A year ago, Merrimack finished 22-10 and lost in the first round of the NCAA Division II Tournament. 

It was the program's final go-round as a D-II program as they began the transition to Division I. 

This season the Warriors have been the shock of small-conference basketball. They are 19-11, the best team in the Northeast Conference (13-4) and have set the record for most wins by a first-year D-I team. You read right: no school in the history of Division I has won more games in its first year of competition than these Merrimack Warriors. 

Unfortunately, Merrimack's ineligible for the 2020 NCAA Tournament, the NIT and even the NEC Tournament. It's ineligible next year, too. And in 2022 and 2023.

Why? NCAA rules deem it mandatory. There's a four-year NCAA postseason moratorium for schools that transition to D-I. The rule has been in place since 2011. From 2002-2011 it was five years. Prior to that, it was a two-year prohibition. Currently, for Division III schools, if you want to make a move to Division I the transition period is 12 years and requires you to have a long holdover in D-II.

"The resulting structure will ensure that reclassifying members are committed to the D-I philosophy and operating principles," an NCAA statement from 2011 reads. "In addition, this legislation will increase the likelihood that such institutions will operate successful, competitive programs at the D-I level."

But with Minnesota-based St. Thomas making its move out of D-III and into D-I, an NCAA representative told me the protocol regarding D-III shifts will be changed soon. 

As for Merrimack and its postseason problem for 2020, the NCAA determines ineligibility only for the NCAA Tournament and NIT, meaning the team's season will not end Thursday night when it hosts Central Connecticut. The CBI and CIT are not NCAA-run, so Merrimack is able to play come March in either of those small-time tourneys.

"We are 100% going to play in one of those two events," Warriors coach Joe Gallo told CBS Sports. "Have an official invite from the CIT, it will most likely be them."

The NCAA does not have any say over Merrimack's eligibility with its conference tournament. The NEC made the call on not allowing Merrimack to participate in the NEC playoffs, the reason being that the NEC does not want to have a situation wherein Merrimack wins the NEC bracket only to have the loser of the title game take the automatic bid. It is within a conference's right to do that, though. For example, the ASUN is allowing North Alabama into its conference tournament even though North Alabama is not NCAA Tournament-eligible until 2023. 

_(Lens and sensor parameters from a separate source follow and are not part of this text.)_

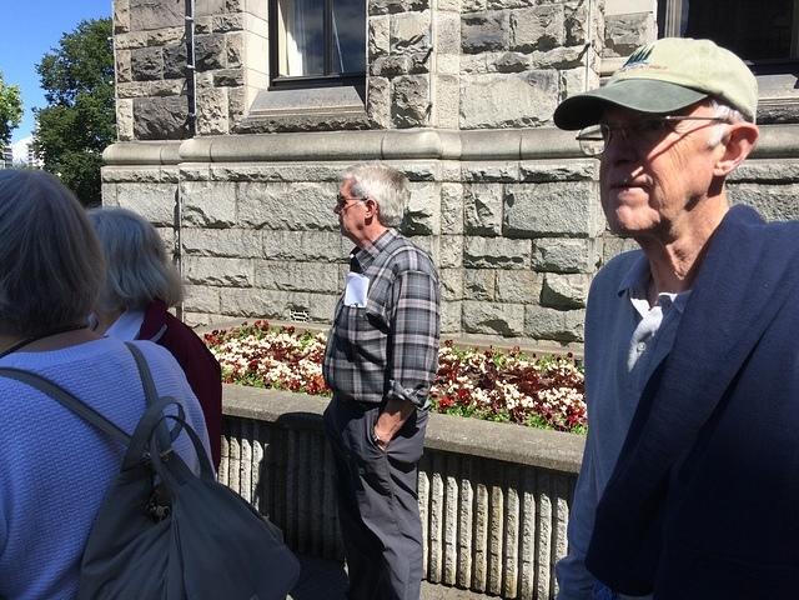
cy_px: 300
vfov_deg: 48.2
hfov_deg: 61.7
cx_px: 400
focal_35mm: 29
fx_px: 669
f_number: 2.2
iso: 32
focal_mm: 4.15
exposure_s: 1/1642
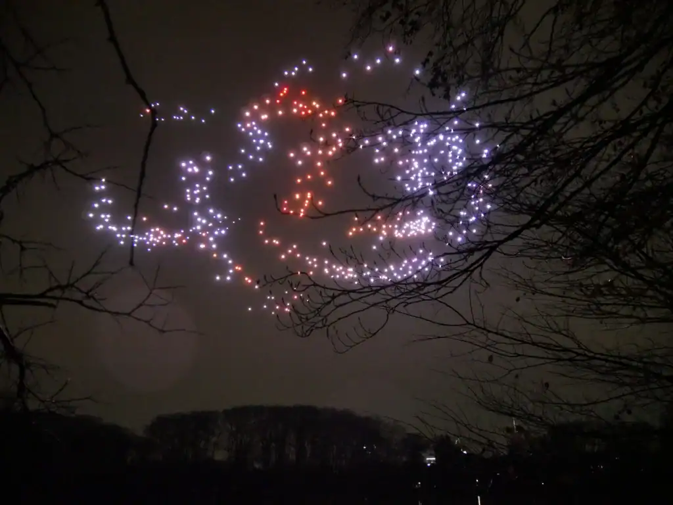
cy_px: 252
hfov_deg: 63.4
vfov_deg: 49.7
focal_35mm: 28
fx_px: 544
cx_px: 336
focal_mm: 14
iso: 6400
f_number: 3.5
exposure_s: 1/40
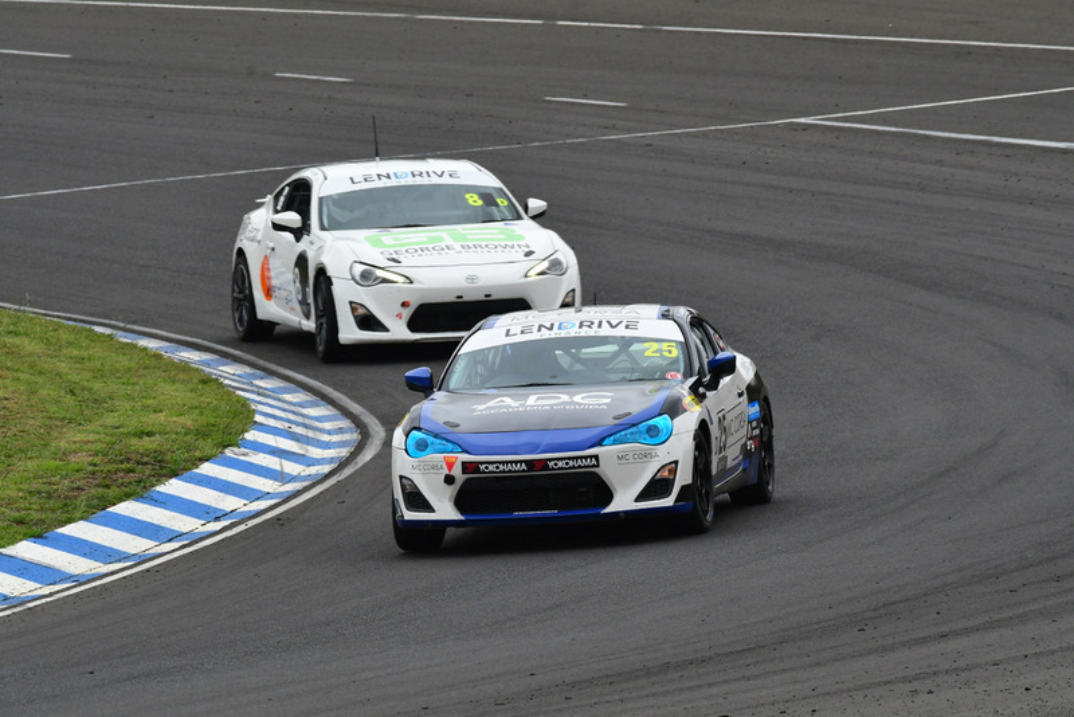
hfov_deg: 3.8
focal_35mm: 540
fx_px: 16115
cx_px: 537
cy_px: 358
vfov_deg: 2.5
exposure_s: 1/640
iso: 800
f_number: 11
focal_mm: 360
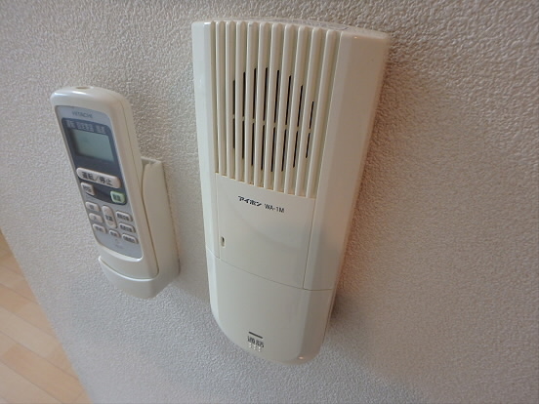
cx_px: 270
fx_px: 327
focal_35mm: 21
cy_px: 202
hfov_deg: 79.0
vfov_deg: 63.4
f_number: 3.5
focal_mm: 3.7
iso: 320
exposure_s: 1/30
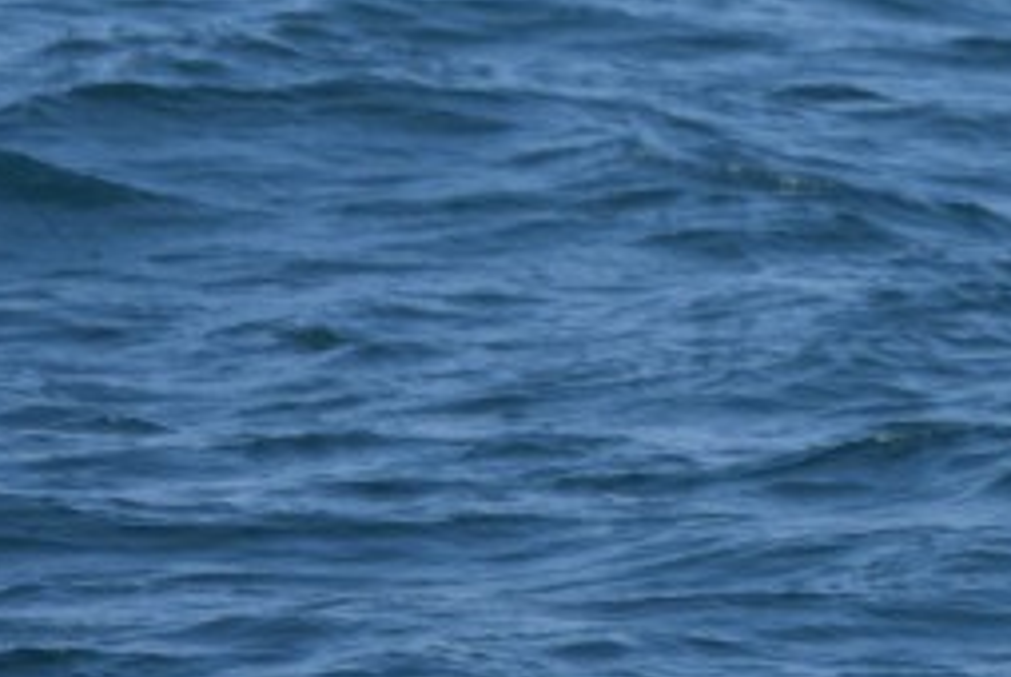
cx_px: 1107
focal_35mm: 987
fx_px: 27753
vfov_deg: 1.4
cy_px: -554
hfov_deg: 2.1
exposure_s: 1/1600
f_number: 5.6
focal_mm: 155
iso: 200
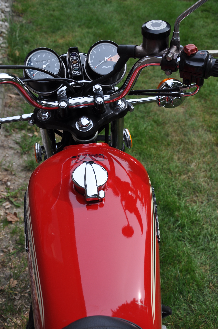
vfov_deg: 35.1
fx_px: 519
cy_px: 164
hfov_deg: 23.7
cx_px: 109
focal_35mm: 57
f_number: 8
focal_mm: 38
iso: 200
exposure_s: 1/250
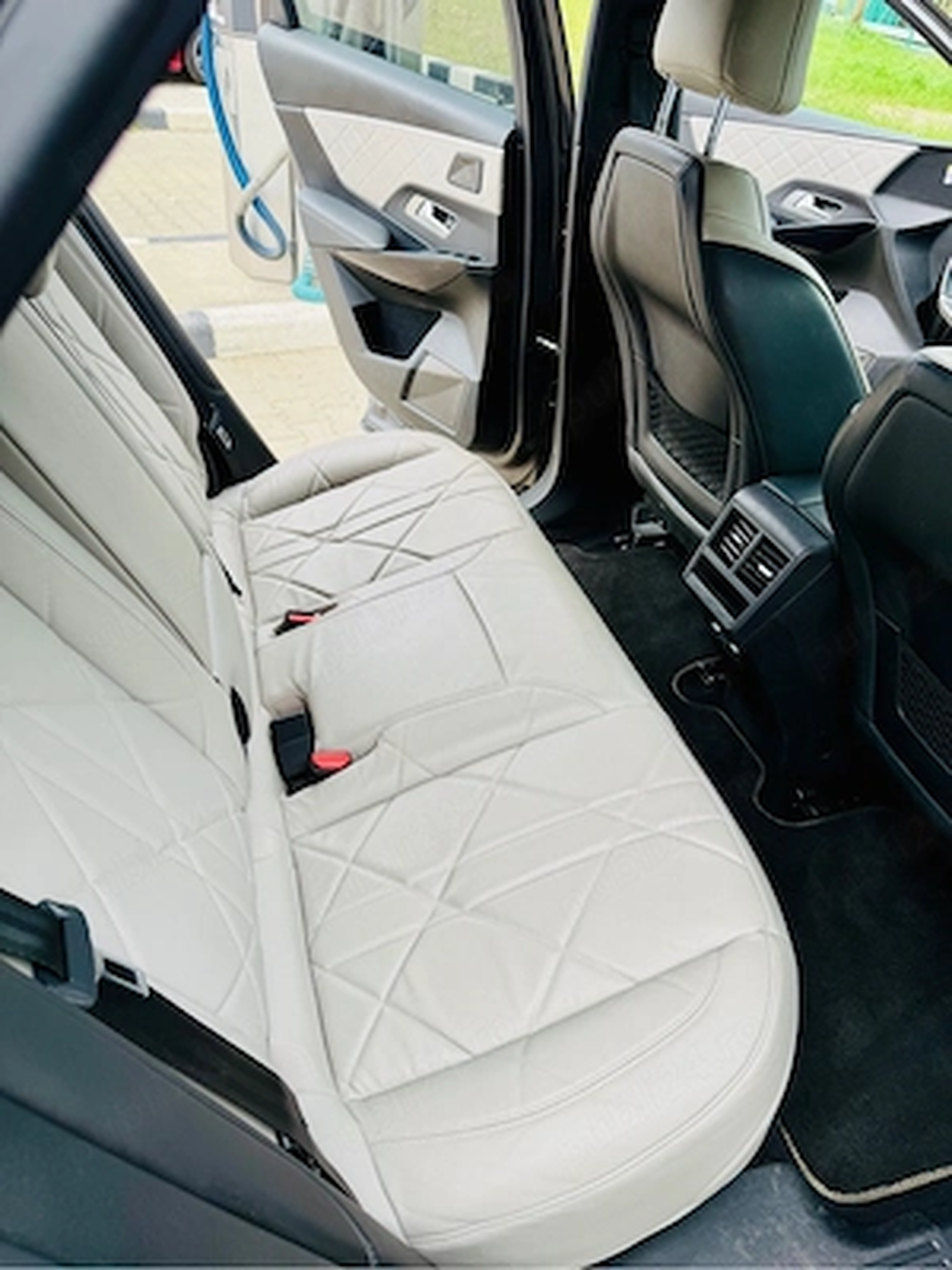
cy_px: 635
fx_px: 880
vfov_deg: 71.6
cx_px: 476
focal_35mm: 24
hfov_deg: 56.8
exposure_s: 1/722
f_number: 1.78
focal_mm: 6.76
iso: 80
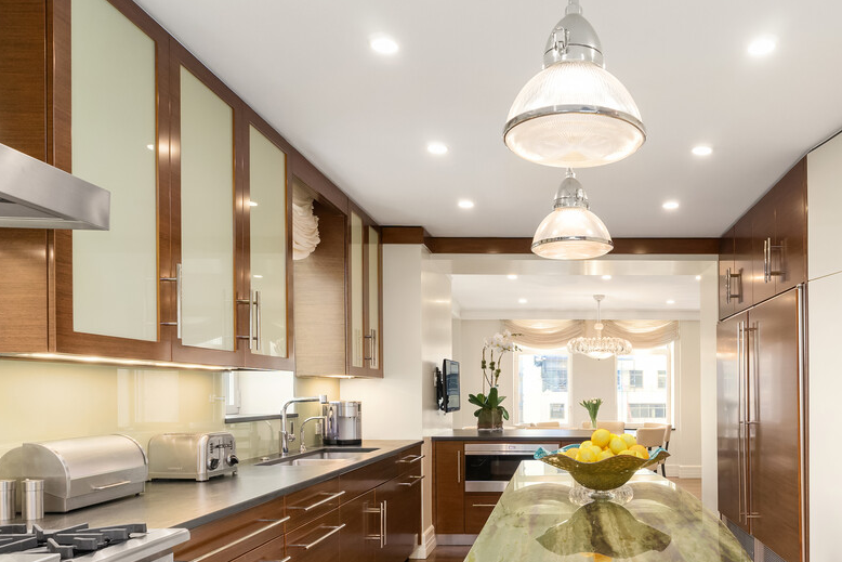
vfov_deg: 47.2
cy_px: 375
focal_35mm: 27
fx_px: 632
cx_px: 590
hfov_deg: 64.8
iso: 500
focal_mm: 14
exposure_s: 1/3
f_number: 8
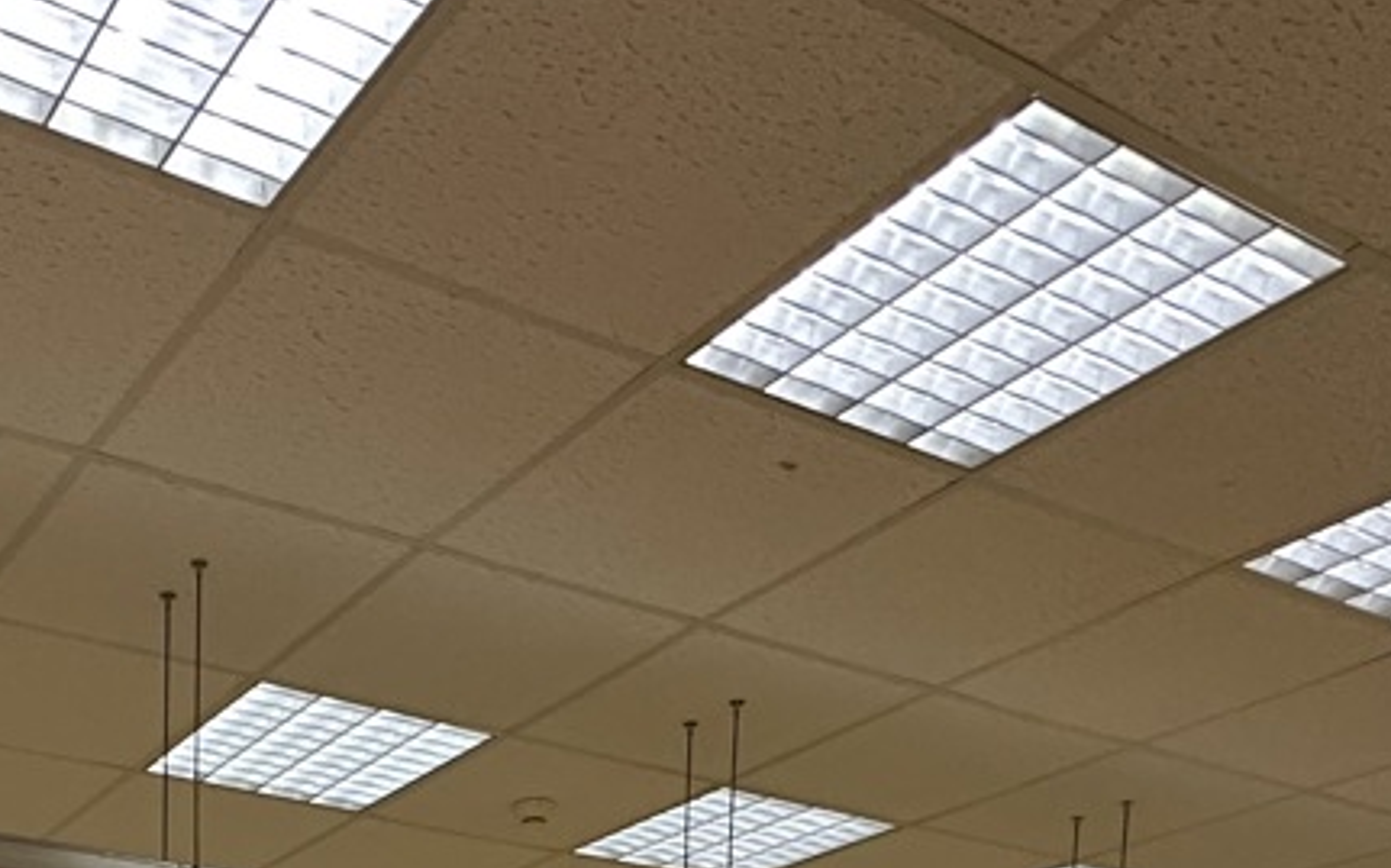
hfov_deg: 40.7
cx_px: 257
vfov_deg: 19.6
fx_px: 1781
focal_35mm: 47
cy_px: 1600
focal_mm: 2.22
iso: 250
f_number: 2.2
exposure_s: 1/100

"I have not heard anything different from the NEC," Gallo said. "I'm assuming it will be all four years." 

Why the four-year wait for this process? The biggest and most obvious reason is Division I is already bloated with 353 teams -- D-I would probably benefit from shrinking by about 80 teams -- and if it was a one- or two-year process, you might have another 30 schools trying to get in. Nowadays, you also need a conference to formally invite you, plus the application to the NCAA costs $10,000. The rules and regulations from D-I vs. D-II or D-III are different, so there is a financial component that is taken into account as well, to make sure the schools have the infrastructure in place to support the jump.

Merrimack, North Alabama and Cal Baptist are all in various stages of D-I transition and so they are not eligible for NCAA or NIT tourneys. 

But the NCAA Tournament and NIT are immaterial to merely playing in one's league tournament, and it's unfair to the Merrimack seniors to not even get a chance at the NEC Tournament. Those players should have the opportunity to win a trophy in postseason play. The league should amend protocol for the next three seasons. This has been a great story for men's basketball this season, and to see it be put on hiatus for nearly three weeks (until the CIT starts) is regrettable.